Comparison of the Tendency to Pitting Corrosion of Casting of Al6Ca, Al1Fe, and Al6Ca1Fe Experimental Alloys and AK12M2 Industrial Alloy

Abstract

The electrochemical and corrosion behavior of four alloys (wt %) is investigated: Al–6Ca (further Al6Ca), Al–6Ca–1Fe (further Al6Ca1Fe), Al–1Fe (further Al1Fe), and Ak12M2. An increased iron content (up to 1%) in alloys is necessary for the high productivity of casting under pressure. Electrochemical studies are performed in a 3% aqueous NaCl solution at 26 ± 0.5°C using an IPC-Pro 3A digital potentiostat (IPC-2000). Anodic polarization is performed in a potentiodynamic mode with a potential scan rate of 1 mV/s. The initial polarization potential is–800 mV with respect to the standard hydrogen electrode. The direction of the potential scan was changed to inverse upon the “critical” current density icr = 10 mA/cm2 performing polarization with the same rate. The tendency of the alloy to form pits was judged by the ratio of amounts of electricity that passed through the electrode before pitting formation and their repassivation (Qfor/Qinv) and values of pitting resistance bases: the difference in the pitting formation potential and stationary potential and the difference in the repassivation potential and stationary potential. Corrosion tests of casting aluminum alloys were performed holding the samples in a salt fog chamber and in a 3% aqueous NaCl solution for 700 h. After these holdings, the surface morphology of the samples was investigated using an Olympus GX51 optical microscope.
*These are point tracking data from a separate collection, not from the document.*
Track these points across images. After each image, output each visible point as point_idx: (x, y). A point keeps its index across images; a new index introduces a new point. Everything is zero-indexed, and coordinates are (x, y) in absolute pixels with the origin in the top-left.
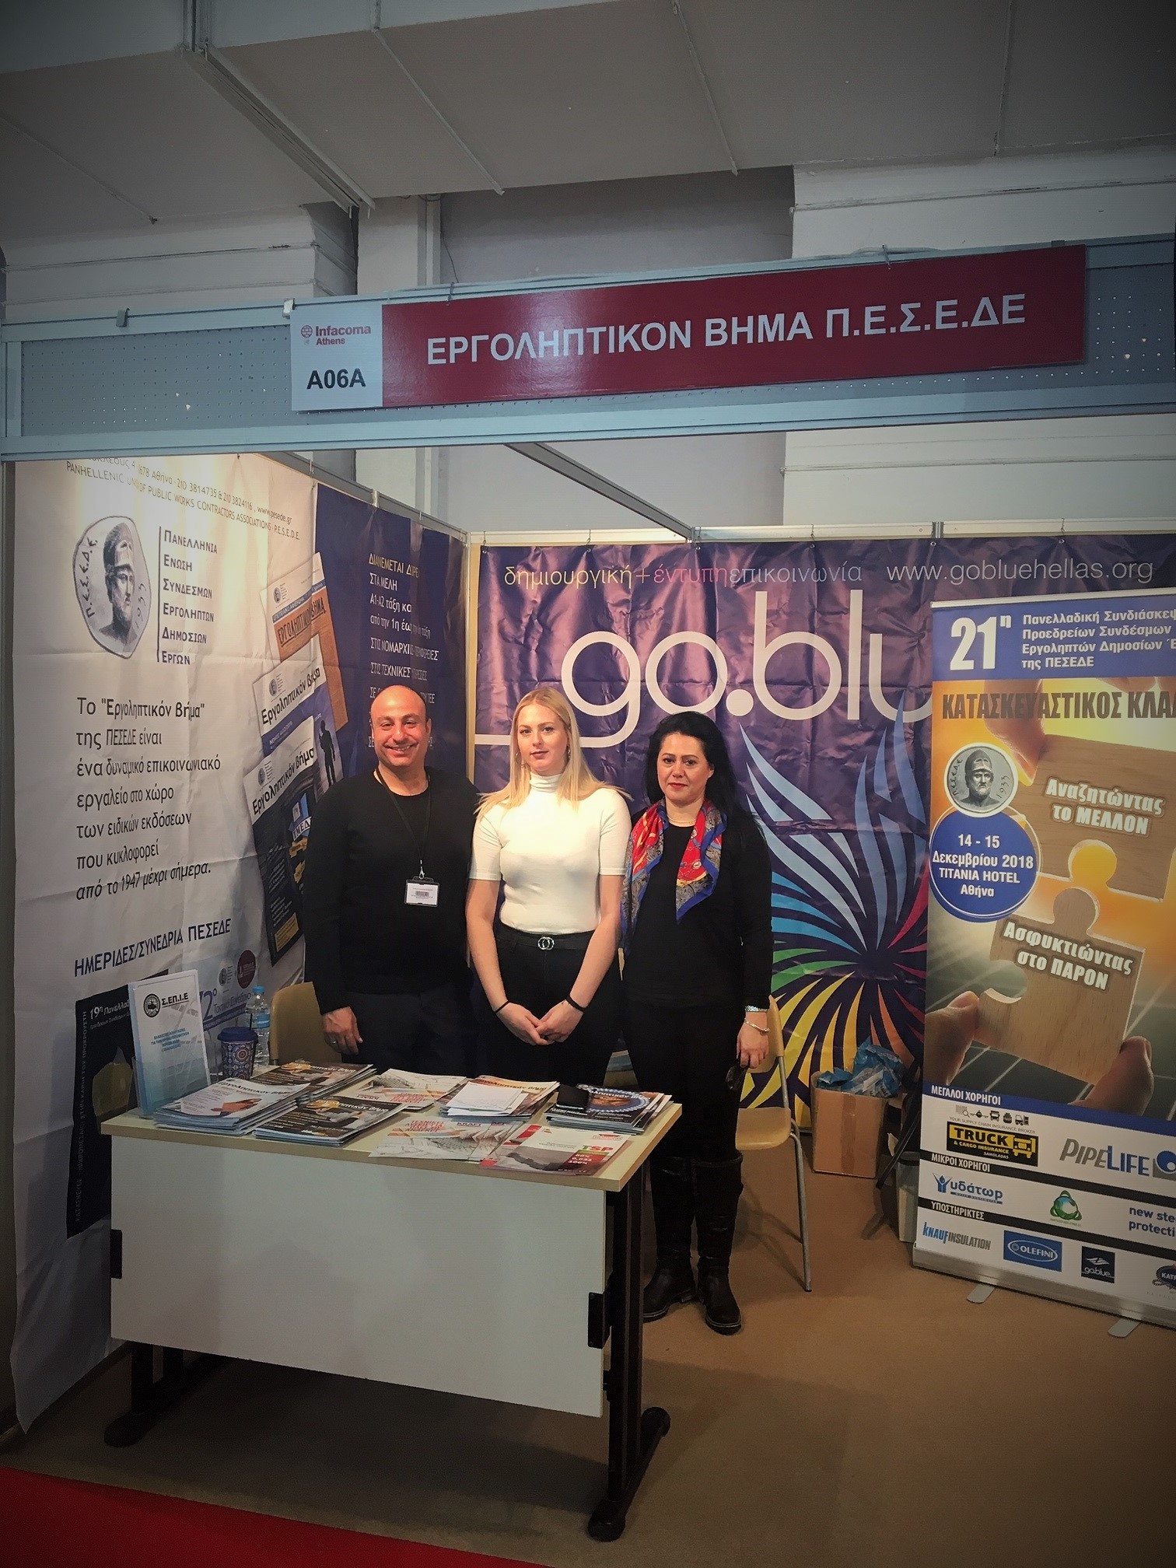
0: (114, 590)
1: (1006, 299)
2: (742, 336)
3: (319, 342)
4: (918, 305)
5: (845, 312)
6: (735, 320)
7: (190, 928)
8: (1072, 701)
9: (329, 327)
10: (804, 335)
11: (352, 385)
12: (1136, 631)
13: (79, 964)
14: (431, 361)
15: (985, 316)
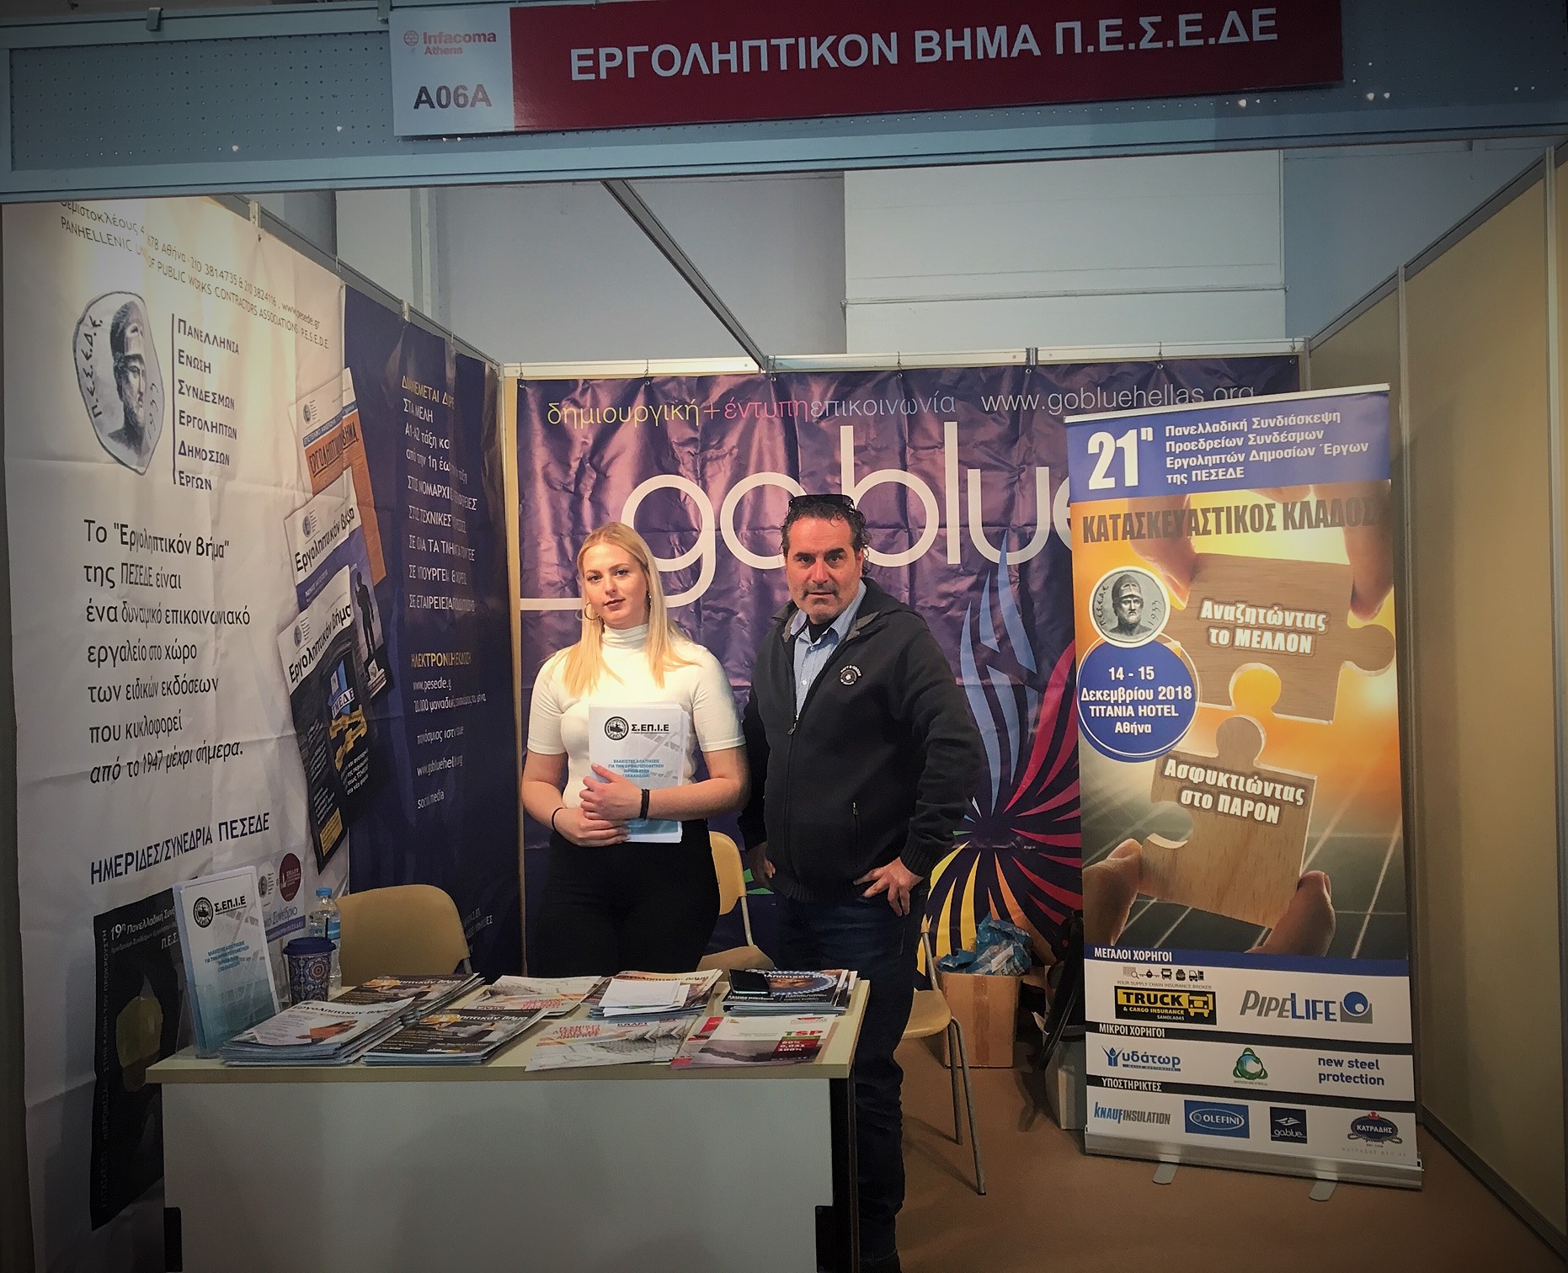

It is established that Al6Ca1Fe and Al6Ca experimental alloys, in contrast to the AK12M2 industrial alloy and Al1Fe alloy, are not subjected to pitting corrosion in a 3% aqueous NaCl solution. It is assumed that the increased corrosion resistance of Al6Ca1Fe alloy is caused by the fact that iron enters the Al10CaFe2 intermetallic compound, which is not an efficient cathode because of the considerable negative potentials of Al and Ca. Due to the high casting and mechanical properties of the Al6Ca1Fe alloy, which are no worse than the properties of eutectic silumin and surpass them by the corrosion resistance, the Al6Ca1Fe alloy is promising for use in an industrial scale.